# Order received from ginger nuts a massive thanks



## steview (Sep 23, 2010)

A massive thanks to Ryan and the team for uber fast delivery 24 hours from ordering. All items well packaged and thanks for the sample couldn't recommend them enough here's my first order can't wait to use them 👍


----------



## GNshaving (Feb 13, 2014)

steview said:


> A massive thanks to Ryan and the team for uber fast delivery 24 hours from ordering. All items well packaged and thanks for the sample couldn't recommend them enough here's my first order can't wait to use them 👍


Awesome mate! Glad it all turned up fine, hope you like them! Thanks for the great review, much appreciated.... :thumb:


----------



## GNshaving (Feb 13, 2014)

Have you tried any of the products yet mate? Be nice to see what you think of them


----------



## steview (Sep 23, 2010)

So I've used the gentleman summer twice now mate and really pleased with it beard feels a lot softer. Smells grey I can't put my finger on the scent but I love it. Love the pipette makes getting out of the bottle so you don't over use the product plus only a tiny amount is needed. Presentation is a great love the little drawstring bags nice little touch.

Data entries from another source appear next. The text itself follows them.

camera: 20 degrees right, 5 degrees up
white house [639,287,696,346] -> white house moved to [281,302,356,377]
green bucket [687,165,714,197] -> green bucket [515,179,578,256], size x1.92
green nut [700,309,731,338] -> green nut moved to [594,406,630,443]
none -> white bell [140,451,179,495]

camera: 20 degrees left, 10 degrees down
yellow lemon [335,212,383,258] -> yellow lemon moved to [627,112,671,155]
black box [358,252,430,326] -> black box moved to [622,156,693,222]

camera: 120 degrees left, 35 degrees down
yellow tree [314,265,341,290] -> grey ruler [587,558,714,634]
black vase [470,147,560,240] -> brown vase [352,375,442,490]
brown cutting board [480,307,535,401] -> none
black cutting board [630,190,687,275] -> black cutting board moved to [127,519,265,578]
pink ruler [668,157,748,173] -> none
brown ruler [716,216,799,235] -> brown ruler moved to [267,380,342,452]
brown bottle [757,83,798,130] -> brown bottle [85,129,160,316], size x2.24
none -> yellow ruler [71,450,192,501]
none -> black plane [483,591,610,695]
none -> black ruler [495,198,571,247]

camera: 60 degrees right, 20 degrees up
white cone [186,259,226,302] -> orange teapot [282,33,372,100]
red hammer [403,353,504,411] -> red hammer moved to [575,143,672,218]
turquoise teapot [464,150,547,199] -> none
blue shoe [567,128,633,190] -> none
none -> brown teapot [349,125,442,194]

Very happy customer


----------



## Samba1360 (Jun 3, 2012)

Ordered a couple of times myself and found them perfect and fast.


----------



## GNshaving (Feb 13, 2014)

steview said:


> So I've used the gentleman summer twice now mate and really pleased with it beard feels a lot softer. Smells grey I can't put my finger on the scent but I love it. Love the pipette makes getting out of the bottle so you don't over use the product plus only a tiny amount is needed. Presentation is a great love the little drawstring bags nice little touch. Very happy customer


Great stuff Steve, really glad you are happy with the beard oil! Yeah they smell awesome! Thanks again...


----------



## GNshaving (Feb 13, 2014)

Samba1360 said:


> Ordered a couple of times myself and found them perfect and fast.


Thanks very much :thumb:


----------



## Mike_Wizz (Aug 5, 2013)

Got my strop today  really nice quality seems to work well... not that I know much about it


----------



## GNshaving (Feb 13, 2014)

Great stuff Mike. Yes it's awesome quality and make to last not like some of the cheap ones on ebay ect...
have a look on YouTube there are some great information videos on there mate


----------



## GNshaving (Feb 13, 2014)

Steve, you know you said there was a problem with our website and your ipad.Can you have a look if it's working now on your ipad as we think that the problem has now been fixed.Thanks Ryan


----------



## steview (Sep 23, 2010)

Much better mate sorry for the slow reply


----------



## GNshaving (Feb 13, 2014)

Awesome thanks mate  no problems.


----------